Environmentalists Win Bid to Regulate Taconite Industry Mercury Emissions
The U.S. Environmental Protection Agency has agreed to develop proposed regulations for mercury and asbestos emissions from taconite plants.
EPA's concession came in the wake of a December 2003 federal lawsuit filed against the agency in the U.S. Court of Appeals for the District of Columbia. In the lawsuit complaint, four plaintiffs -- the National Wildlife Federation, Minnesota Conservation Federation, Lake Superior Alliance and Save Lake Superior Association -- contended there's a lack of standards for the two substances in new air pollution regulations.
"The EPA has really been resistant to the idea of setting a standard for mercury for this industry. We've been fighting with them about this since they started making this rule in 1999," said Jane Reyer of Grand Marais, senior counsel for NWF's Lake Superior Project.
The taconite industry is the Lake Superior Basin's largest source of mercury, a neurotoxin that can cause damage at high levels, especially in children and fetuses, the groups argued.
EPA asked that it be allowed to voluntarily draft the regulations on mercury emissions. A federal judge granted that request Thursday. The court issued a similar order Nov. 3 concerning asbestos.

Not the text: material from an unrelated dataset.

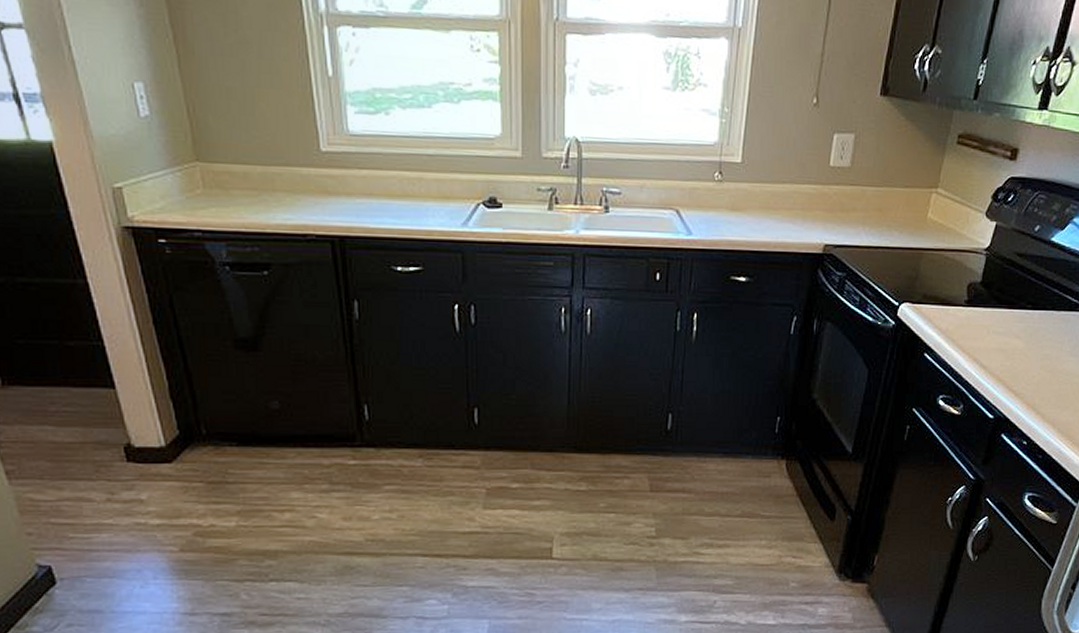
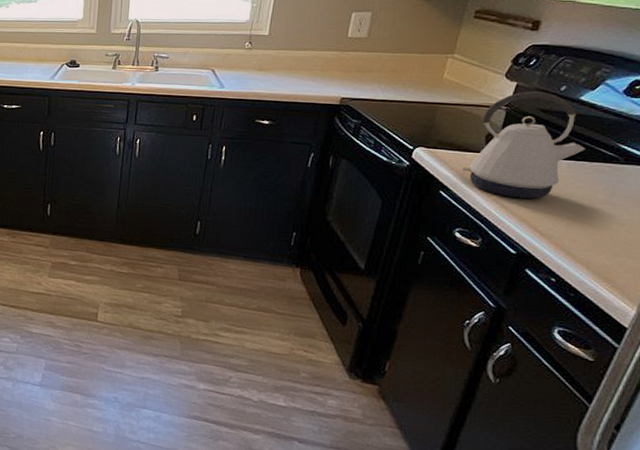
kettle: none [945,232,1055,357] -> present [461,91,585,199]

The court didn't set a deadline, but in its request, EPA said it "intends to act with all due speed to propose, take comment on and issue a final rule." National and regional EPA spokesmen declined comment Friday, but Reyer said "We're really pleased with the EPA's decision to take this back and look at it again."
The agency previously set standards for other taconite plant emissions. In October 2003, it released standards to regulate manganese, arsenic and lead from Minnesota's six taconite plants and two in Michigan. EPA said the standards will reduce toxic air emissions by about 225 tons -- or 42 percent -- annually. The taconite industry has until late 2006 to comply with the standards. But the standards didn't set limits for mercury and asbestos.
In its lawsuit response, the EPA said that it now has suggestions on control options and information on current research that wasn't available when the other rules were adopted.
Frank Ongaro, president of the Iron Mining Association of Minnesota, said Friday that the taconite industry has a voluntary mercury reduction program.
"There's a number of research projects looking at ways to capture mercury," he said, "but at some point, there is only so much science available for additional reduction. We will continue to work with the EPA as we go forward."